21st March: Waking up in a doss-house
07:45 | 0ºC, blue sky, light breeze, dry.
I do not recall ever staying in a ‘doss’ house before but this is certainly one. It is very unpleasant and for a while this morning I thought I was going to have to make do with a cold strip-wash. Leaving the shower running for at least five minutes and playing around with one of the controls seemed to get it working, after a fashion.
My eyes feel heavy and tired and sleeping on a very old badly sprung single mattress has not helped. When was the last time I slept in a single bed? I cannot remember. What I do know is that my brain clearly had a conversation with my body and told it to move as little as possible. Turning over meant waking up first and making sure I was fully alert before attempting to manoeuvre. If I want a tea or coffee there is a paper cup provided.
In one sense it has been an informative experience. Many people have little or no choice but to live in a place like this: a tiny room with a tiny shower cubicle, a tiny bed scrunched up to the wall so you can get in it, a kettle and a bin. To stay here is just £30 per night, which is very inexpensive. However, I am not at all sure it is worth even that meagre payment.
Informative though it might be, I have reached a time in my life where I want a bit of luxury. Not much, just a bit. I am on a ‘trip of a lifetime’ which for me suggests accommodation to suit: something a bit special and certainly comfortable.
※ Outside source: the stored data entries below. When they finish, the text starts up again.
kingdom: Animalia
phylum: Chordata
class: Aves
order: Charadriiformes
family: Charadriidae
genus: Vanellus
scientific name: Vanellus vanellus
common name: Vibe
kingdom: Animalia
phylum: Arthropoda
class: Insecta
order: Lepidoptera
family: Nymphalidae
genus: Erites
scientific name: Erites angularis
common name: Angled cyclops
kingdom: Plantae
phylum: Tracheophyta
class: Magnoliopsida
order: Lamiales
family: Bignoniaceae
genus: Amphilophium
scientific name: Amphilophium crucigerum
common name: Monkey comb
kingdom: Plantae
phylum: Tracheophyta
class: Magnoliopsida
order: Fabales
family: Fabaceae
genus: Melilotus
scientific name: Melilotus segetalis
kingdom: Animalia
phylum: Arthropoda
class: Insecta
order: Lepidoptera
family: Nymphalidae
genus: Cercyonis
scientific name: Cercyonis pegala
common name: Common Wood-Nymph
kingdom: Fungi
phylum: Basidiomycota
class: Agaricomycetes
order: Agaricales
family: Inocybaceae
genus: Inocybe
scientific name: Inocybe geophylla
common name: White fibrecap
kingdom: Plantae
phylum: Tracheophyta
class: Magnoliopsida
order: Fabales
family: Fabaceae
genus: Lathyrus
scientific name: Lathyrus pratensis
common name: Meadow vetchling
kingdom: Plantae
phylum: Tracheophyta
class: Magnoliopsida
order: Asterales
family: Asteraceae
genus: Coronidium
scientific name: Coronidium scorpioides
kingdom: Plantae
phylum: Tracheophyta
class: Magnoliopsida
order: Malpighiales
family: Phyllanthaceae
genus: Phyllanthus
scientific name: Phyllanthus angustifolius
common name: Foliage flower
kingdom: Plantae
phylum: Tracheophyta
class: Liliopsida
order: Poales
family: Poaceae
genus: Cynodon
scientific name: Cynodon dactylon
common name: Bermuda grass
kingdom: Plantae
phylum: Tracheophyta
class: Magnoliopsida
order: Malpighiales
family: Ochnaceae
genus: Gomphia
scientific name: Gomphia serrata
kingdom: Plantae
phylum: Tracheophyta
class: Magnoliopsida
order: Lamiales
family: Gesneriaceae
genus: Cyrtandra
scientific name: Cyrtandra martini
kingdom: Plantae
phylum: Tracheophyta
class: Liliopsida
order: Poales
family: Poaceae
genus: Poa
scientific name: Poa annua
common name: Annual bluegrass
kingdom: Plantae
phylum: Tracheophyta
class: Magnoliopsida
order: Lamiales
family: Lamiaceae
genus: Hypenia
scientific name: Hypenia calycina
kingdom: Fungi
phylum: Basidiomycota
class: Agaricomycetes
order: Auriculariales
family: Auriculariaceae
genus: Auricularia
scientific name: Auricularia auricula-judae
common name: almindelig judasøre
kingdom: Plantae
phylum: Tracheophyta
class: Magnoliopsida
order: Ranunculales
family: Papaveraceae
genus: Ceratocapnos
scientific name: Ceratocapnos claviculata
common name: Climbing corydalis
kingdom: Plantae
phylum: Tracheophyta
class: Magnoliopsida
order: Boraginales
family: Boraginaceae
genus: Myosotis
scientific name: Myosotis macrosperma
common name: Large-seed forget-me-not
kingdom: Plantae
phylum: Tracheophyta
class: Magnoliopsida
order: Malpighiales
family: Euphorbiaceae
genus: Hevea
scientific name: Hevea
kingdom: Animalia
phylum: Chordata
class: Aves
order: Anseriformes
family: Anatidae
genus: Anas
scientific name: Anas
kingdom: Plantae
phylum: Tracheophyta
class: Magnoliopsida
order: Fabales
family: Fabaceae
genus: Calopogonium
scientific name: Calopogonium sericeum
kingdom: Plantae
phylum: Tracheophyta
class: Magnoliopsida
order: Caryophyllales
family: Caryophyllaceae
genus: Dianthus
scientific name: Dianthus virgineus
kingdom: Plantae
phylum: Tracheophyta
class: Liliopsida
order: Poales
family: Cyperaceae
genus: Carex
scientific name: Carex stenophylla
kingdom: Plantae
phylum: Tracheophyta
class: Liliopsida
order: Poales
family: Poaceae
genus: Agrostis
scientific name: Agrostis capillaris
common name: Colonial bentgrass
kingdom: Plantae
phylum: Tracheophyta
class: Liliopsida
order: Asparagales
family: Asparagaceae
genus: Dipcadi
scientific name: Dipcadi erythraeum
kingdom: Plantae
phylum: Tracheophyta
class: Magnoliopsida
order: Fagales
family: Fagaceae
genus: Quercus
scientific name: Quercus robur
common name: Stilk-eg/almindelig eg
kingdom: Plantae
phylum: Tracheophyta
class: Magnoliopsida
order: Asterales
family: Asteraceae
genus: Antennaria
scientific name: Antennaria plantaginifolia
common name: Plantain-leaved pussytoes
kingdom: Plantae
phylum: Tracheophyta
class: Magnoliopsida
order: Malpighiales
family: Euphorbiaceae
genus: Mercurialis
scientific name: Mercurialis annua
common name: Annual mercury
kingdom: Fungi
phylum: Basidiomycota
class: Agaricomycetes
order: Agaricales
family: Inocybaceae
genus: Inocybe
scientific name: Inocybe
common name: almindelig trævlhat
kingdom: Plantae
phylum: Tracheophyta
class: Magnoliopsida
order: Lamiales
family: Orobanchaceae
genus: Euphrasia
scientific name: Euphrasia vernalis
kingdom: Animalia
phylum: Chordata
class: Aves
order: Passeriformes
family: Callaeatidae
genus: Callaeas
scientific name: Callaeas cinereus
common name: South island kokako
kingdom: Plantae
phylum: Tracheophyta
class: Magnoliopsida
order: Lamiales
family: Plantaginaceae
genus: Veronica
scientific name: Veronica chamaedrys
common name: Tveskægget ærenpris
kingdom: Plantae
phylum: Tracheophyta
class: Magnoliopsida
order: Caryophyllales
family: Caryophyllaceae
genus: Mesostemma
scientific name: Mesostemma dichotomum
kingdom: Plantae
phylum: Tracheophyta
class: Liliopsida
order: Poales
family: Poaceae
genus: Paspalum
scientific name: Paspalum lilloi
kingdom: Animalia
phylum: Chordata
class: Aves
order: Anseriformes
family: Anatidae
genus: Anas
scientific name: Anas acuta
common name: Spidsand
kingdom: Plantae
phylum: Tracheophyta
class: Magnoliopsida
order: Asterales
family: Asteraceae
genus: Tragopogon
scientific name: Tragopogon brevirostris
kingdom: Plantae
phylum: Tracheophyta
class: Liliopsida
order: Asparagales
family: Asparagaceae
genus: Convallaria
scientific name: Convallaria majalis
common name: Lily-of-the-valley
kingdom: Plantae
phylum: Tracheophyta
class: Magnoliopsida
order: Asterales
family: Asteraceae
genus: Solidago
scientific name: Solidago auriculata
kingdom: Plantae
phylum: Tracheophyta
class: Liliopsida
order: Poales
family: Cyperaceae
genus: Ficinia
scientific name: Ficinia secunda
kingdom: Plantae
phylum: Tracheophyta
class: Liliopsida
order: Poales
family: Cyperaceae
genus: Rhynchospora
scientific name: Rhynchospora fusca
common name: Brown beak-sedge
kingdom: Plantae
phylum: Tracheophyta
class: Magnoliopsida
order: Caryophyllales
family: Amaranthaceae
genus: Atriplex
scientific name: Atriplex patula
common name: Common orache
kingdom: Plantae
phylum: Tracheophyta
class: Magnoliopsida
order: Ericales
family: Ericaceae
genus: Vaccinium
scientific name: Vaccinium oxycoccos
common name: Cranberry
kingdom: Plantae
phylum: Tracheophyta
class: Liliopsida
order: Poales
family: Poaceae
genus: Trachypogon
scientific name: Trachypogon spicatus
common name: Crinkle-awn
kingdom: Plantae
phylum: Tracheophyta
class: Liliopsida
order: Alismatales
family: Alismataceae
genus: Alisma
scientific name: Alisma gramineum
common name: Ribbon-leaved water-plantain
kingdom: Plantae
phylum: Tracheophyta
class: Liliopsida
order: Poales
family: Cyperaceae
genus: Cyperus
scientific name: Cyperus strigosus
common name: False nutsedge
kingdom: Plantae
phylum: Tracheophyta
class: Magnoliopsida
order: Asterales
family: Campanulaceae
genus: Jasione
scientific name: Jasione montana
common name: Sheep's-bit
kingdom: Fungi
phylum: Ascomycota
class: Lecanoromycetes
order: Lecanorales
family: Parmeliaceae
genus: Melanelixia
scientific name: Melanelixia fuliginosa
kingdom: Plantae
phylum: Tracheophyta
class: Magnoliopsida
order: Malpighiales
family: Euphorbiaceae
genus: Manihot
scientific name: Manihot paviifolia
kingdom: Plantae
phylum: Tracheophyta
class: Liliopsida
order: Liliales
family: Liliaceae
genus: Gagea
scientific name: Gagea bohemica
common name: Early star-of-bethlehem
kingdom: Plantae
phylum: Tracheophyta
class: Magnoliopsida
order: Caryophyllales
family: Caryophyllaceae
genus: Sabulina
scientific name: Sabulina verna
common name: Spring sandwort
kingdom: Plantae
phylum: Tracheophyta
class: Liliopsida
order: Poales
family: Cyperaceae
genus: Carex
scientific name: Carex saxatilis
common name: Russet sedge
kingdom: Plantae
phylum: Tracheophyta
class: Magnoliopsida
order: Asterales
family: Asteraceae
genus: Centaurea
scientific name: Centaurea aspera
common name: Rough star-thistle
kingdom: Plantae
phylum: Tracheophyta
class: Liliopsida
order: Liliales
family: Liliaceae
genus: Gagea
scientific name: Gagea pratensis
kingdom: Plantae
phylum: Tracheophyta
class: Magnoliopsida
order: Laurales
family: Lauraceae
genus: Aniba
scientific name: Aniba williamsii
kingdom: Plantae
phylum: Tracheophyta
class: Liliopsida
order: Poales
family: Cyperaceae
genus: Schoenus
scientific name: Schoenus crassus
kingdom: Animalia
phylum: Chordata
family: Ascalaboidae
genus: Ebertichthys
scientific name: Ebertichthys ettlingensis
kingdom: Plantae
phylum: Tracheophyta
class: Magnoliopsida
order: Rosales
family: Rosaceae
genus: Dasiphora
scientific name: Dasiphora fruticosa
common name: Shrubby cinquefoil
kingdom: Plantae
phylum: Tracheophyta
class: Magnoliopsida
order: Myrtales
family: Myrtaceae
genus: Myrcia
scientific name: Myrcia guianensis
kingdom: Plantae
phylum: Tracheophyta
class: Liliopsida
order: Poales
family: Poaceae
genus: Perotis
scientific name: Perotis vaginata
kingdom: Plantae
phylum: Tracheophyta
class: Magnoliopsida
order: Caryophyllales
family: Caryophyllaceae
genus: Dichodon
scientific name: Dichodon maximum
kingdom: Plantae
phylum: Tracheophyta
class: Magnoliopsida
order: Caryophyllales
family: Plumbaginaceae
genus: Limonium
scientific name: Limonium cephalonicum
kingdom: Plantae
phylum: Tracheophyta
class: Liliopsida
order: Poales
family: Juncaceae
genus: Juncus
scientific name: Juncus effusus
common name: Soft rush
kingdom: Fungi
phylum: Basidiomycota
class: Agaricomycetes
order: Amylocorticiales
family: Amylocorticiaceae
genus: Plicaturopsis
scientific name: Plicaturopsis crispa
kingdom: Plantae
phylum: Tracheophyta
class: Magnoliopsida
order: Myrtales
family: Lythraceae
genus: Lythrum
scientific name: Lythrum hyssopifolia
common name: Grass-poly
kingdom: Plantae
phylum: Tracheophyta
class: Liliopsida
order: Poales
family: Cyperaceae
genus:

Following a straightforward fifteen minute drive from Buckie along the ‘scenic’ route rather than the quickest route – well worth it – we arrived at Portknockie, a fine little harbour town. The harbour is well worth a look and a few snaps; it is very picturesque.
To Bow Fiddle
Set off to Bow Fiddle Rock, arriving just 15 minutes later. We were blown away by the coastal scenery and, despite the fact that so many photographs have already been taken, we took some of our own. We spent longer here than we thought we would but it was well worth it.
The sky was clear blue with no clouds and, whilst warm in the sun (I actually ended up with a bit of a tan, by which I mean red of face!) it was quite bracing in the shade. I parked the car at the end of Patrol Road – it actually does end, which is not at all clear from Google Maps – and walked up to the coast – all of five minutes.
To say the coastal scenery is stunning is an understatement, and not just Bow Fiddle Rock itself, which must have been photographed more often than there are people in Britain, but all the coastal scenery around it and as far as the eye could see.
The sun was still quite low in the sky and creating some great light and shade on the rock, which of course we photographed umpteen times – all three of us. Goodness knows how many rolls of film we would have used in old money.